The recover system
procedure recovers the entire storage system if the system state is
lost from all control enclosure node canisters.The procedure re-creates the storage system by
using saved configuration data. The saved configuration
data is in the active quorum disk and the latest XML configuration
backup file. The recovery might not be able to restore all volume
data. This procedure is also known as Tier 3 (T3) recovery.
CAUTION:
If the system encounters a state where:
- No nodes are active, and
- One or more nodes have node errors that require
a node rescue, node canister replacement, or node firmware reinstallation
Attention:
- Run service actions only when directed by the fix procedures.
If used inappropriately, service actions can cause loss of access
to data or even data loss. Before you attempt
to recover a storage system, investigate the cause of the failure
and attempt to resolve those issues by using other fix procedures. Read and understand all of the instructions before you complete
any action.
- The recovery procedure can take several hours if
the system uses large-capacity devices as quorum devices.
Do not attempt the recover
system procedure unless the following conditions are met:
- All of the conditions have been met in When to run the recover system procedure.

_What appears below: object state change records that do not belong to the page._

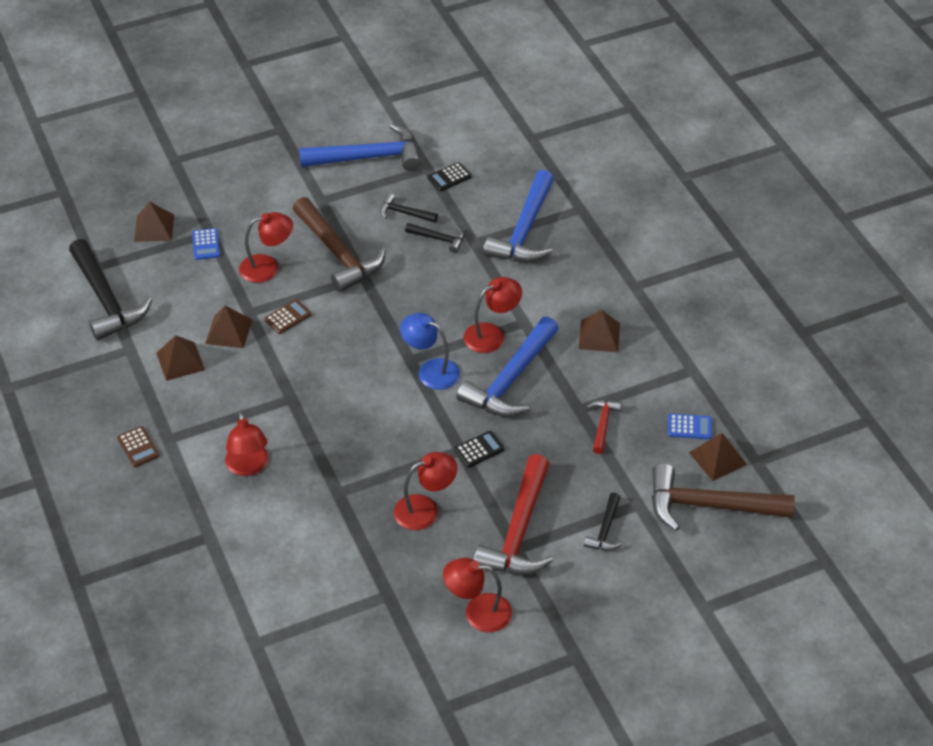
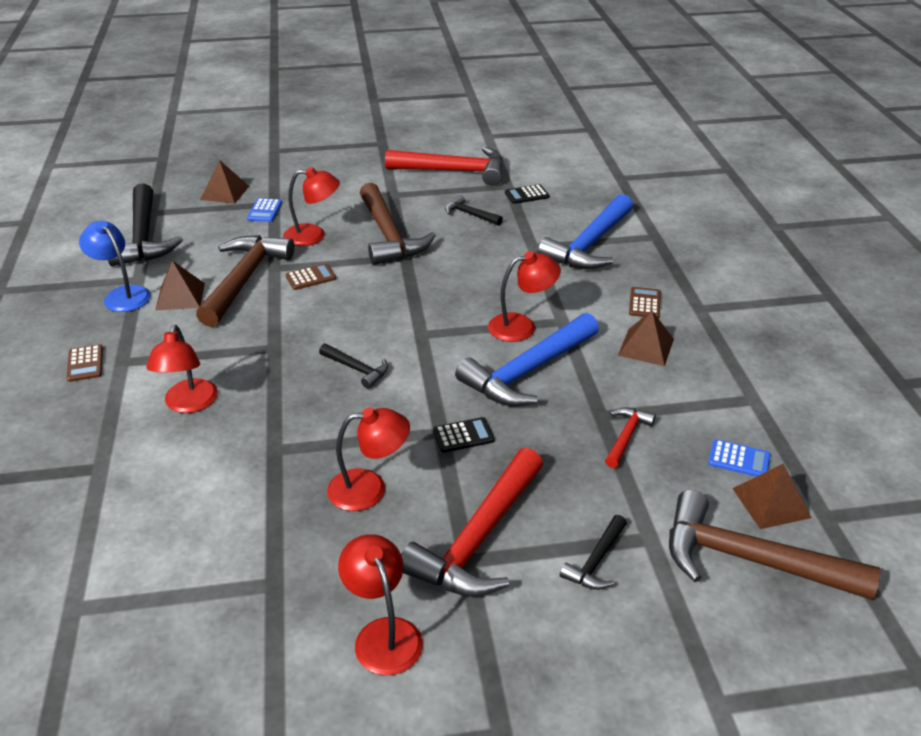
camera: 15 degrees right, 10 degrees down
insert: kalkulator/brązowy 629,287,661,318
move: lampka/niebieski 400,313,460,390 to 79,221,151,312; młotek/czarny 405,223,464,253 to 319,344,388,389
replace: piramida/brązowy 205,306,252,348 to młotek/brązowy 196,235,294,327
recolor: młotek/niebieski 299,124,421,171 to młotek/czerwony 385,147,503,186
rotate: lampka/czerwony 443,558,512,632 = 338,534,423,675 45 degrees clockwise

- All hardware errors are fixed. See Fix hardware errors
- All node canisters have candidate
status. Otherwise, see step 1.
- All node canisters must be at
the same level of code that the storage system had before the system
failure. If any node canisters
were modified or replaced, use the service assistant to verify the
levels of code, and where necessary, to reinstall the level of code
so that it matches the level that is running on the other node canisters
in the system.
The system recovery procedure is one of several tasks
that must be completed. The following list is an overview of the tasks
and the order in which they must be completed:
- Preparing for system recovery
- Review the information regarding when to run the recover system
procedure.
- Fix your hardware errors and make sure that all nodes
in the system are shown in service assistant or in the output from sainfo lsservicenodes.

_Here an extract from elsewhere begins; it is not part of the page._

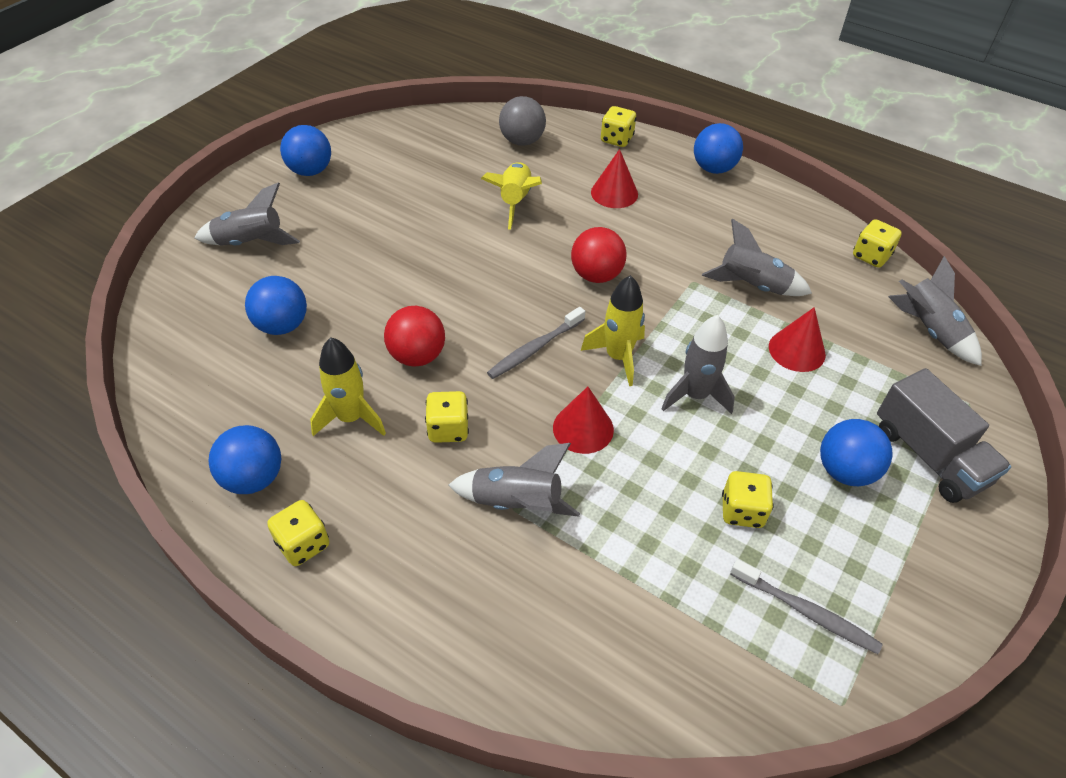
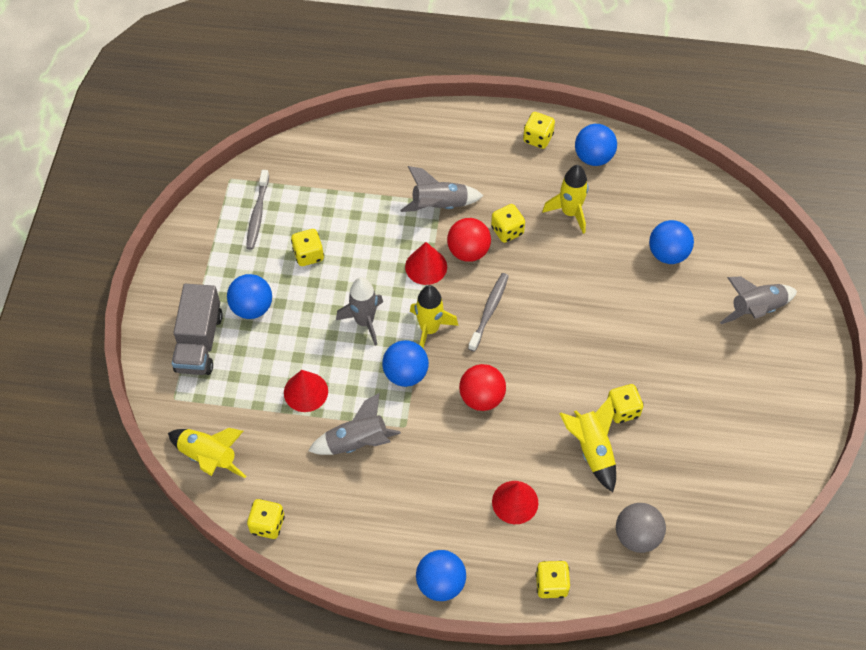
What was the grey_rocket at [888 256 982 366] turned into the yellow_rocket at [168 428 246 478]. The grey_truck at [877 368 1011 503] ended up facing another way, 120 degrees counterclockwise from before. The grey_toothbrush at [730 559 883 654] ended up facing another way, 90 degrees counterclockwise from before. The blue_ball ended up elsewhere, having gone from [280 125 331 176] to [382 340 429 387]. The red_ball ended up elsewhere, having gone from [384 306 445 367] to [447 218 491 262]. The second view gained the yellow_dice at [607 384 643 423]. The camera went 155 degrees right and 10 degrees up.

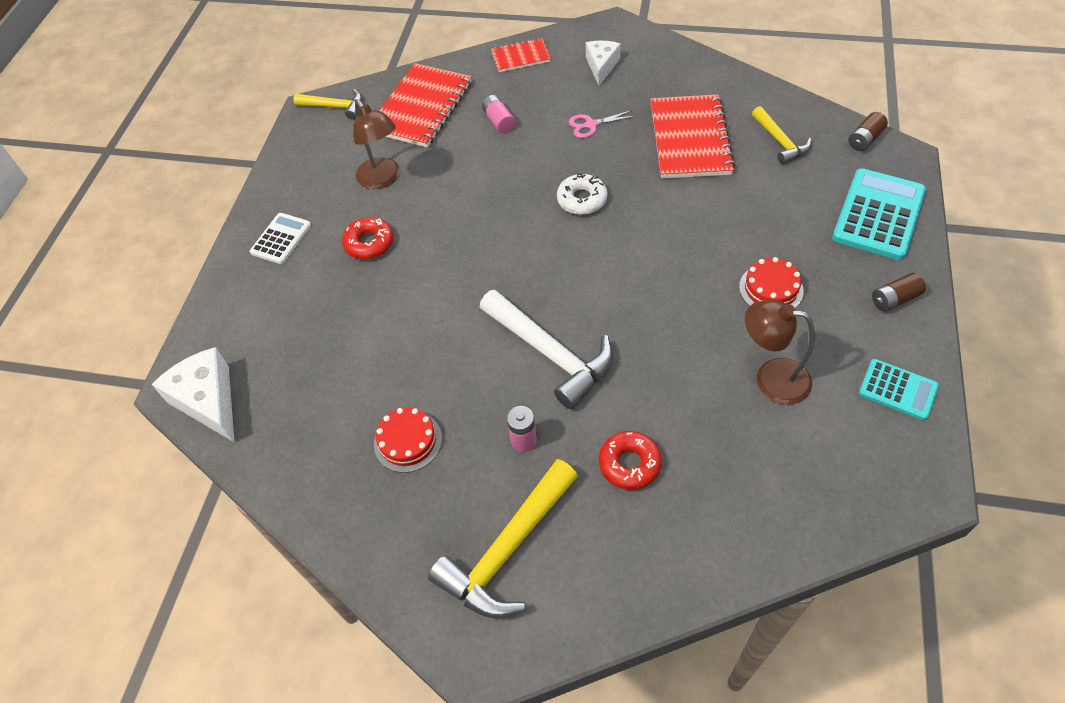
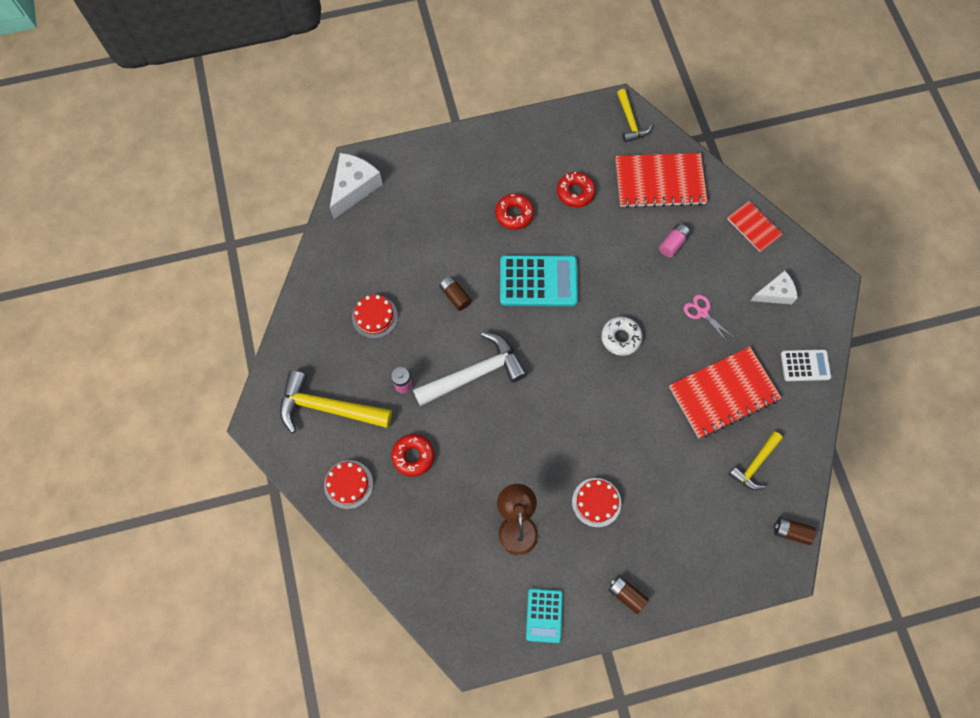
The second view gained the red_cake at [324 460 373 509]. The white_hammer at [480 290 613 409] ended up facing another way, 135 degrees counterclockwise from before. The second view gained the brown_battery at [439 276 472 311]. The turquoise_calculator ended up elsewhere, having gone from [832 168 926 260] to [500 255 578 306]. Where the brown_lamp stood at [353 100 400 189], the red_donut came to stand at [557 172 596 208]. The white_calculator ended up elsewhere, having gone from [250 213 311 264] to [781 349 831 381]. The camera went 60 degrees right and 15 degrees up.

- Remove the system information
for node canisters with error code 550 or error code 578 by using
the service assistant, but only if the recommended user response for
these node errors has already been followed. See Removing system information for node canisters with error code 550 or error code 578 using the service assistant.
- For Virtual Volumes (VVols), shut down the services
for any instances of Spectrum Control Base that are connecting to
the system. Use the Spectrum Control Base command service
ibm_spectrum_control stop.
- Running the system recovery. After you prepared the system for
recovery and met all the pre-conditions, run the system recovery.
Note: Run the procedure on one system in a fabric at
a time. Do not run the procedure on different node canisters in the
same system. This restriction also applies to remote systems.
- Completing actions to get your environment operational.
- Recovering from offline volumes by using the CLI.
- Checking your system, for example, to ensure that all mapped volumes
can access the host.